*Work order*
Examine the material below. Gather every line in which the string "left" appears.
** Opening Data provided block **
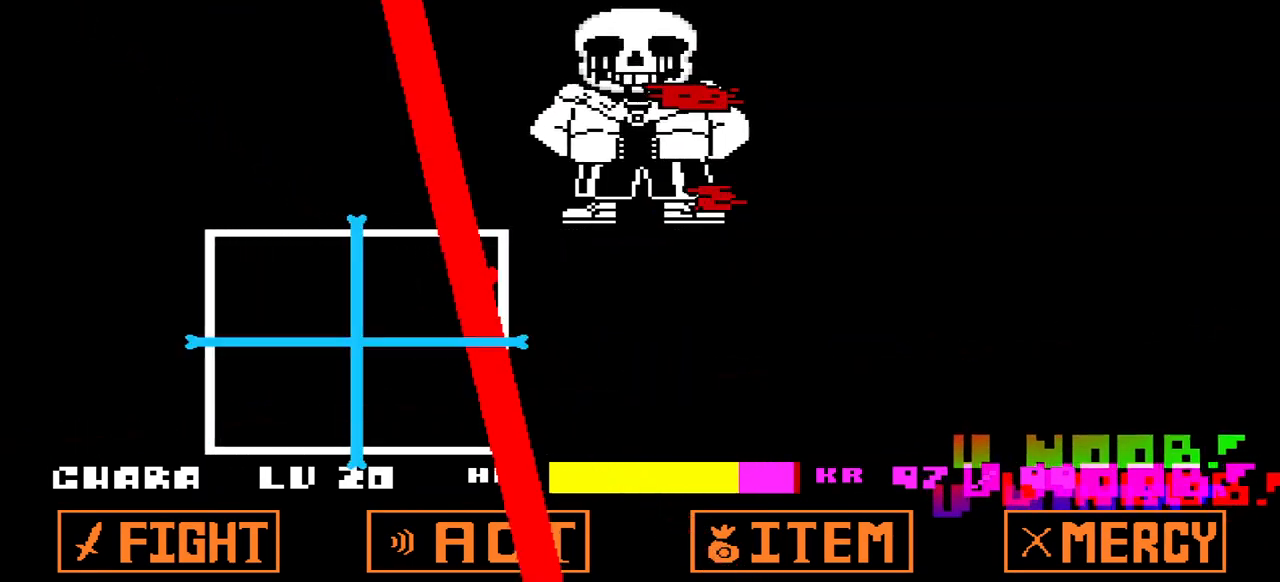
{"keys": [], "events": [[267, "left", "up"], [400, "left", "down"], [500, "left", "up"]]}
** Closing Data provided block **
** Opening Data provided block **
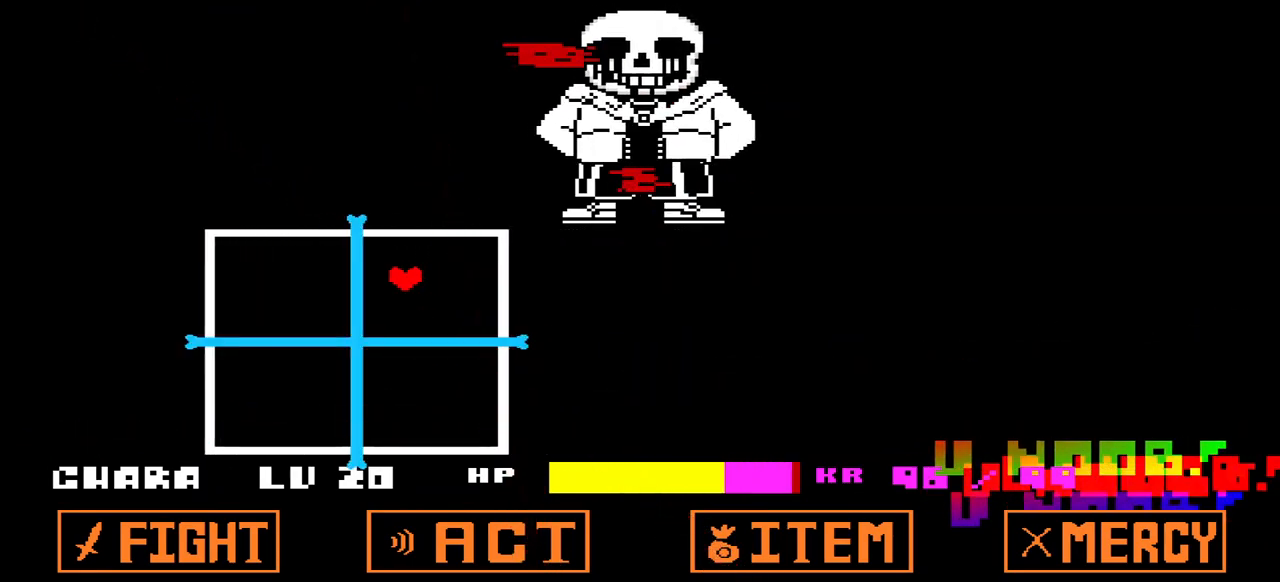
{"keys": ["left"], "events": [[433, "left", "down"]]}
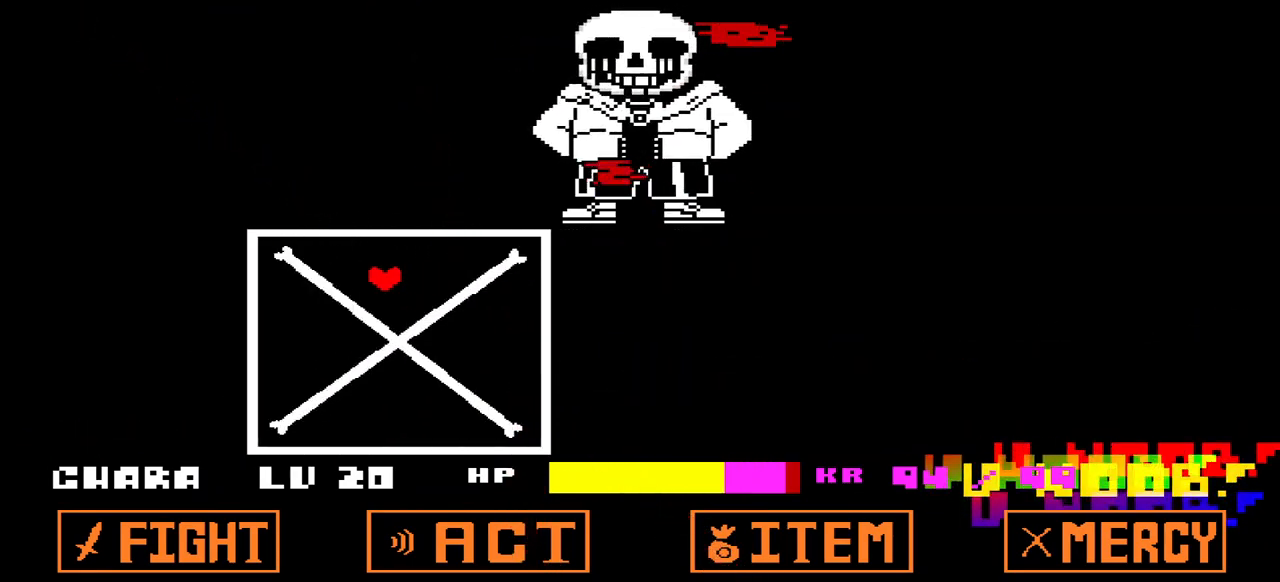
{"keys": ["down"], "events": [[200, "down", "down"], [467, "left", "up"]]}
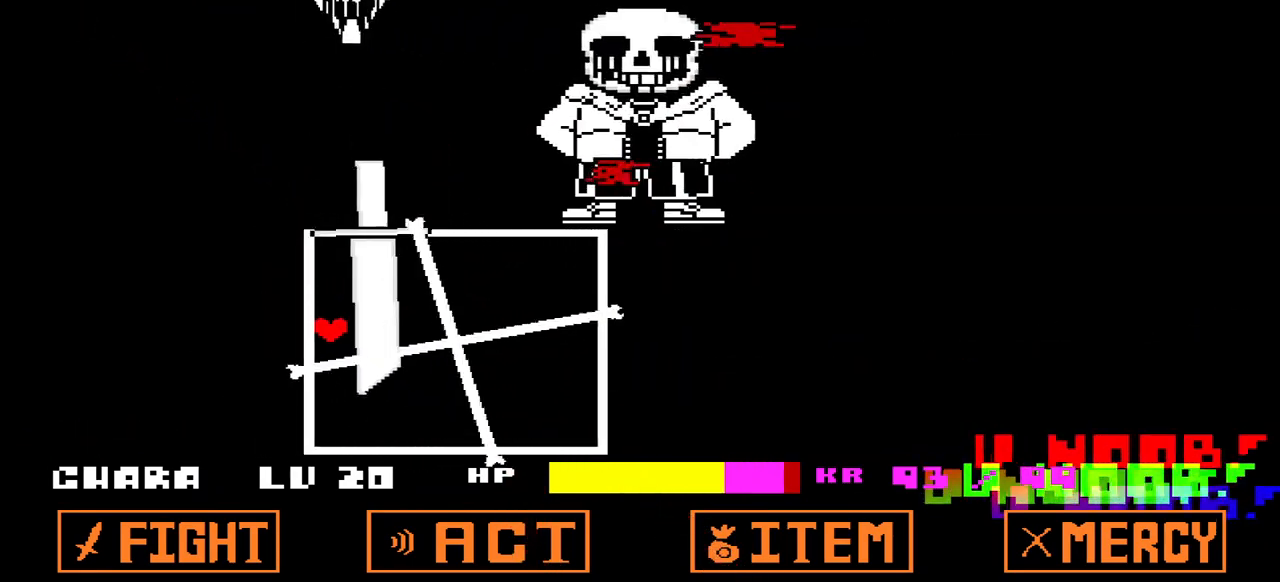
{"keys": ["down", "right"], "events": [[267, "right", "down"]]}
** Closing Data provided block **
*Expected output*
{"keys": [], "events": [[267, "left", "up"], [400, "left", "down"], [500, "left", "up"]]}
{"keys": ["left"], "events": [[433, "left", "down"]]}
{"keys": ["down"], "events": [[200, "down", "down"], [467, "left", "up"]]}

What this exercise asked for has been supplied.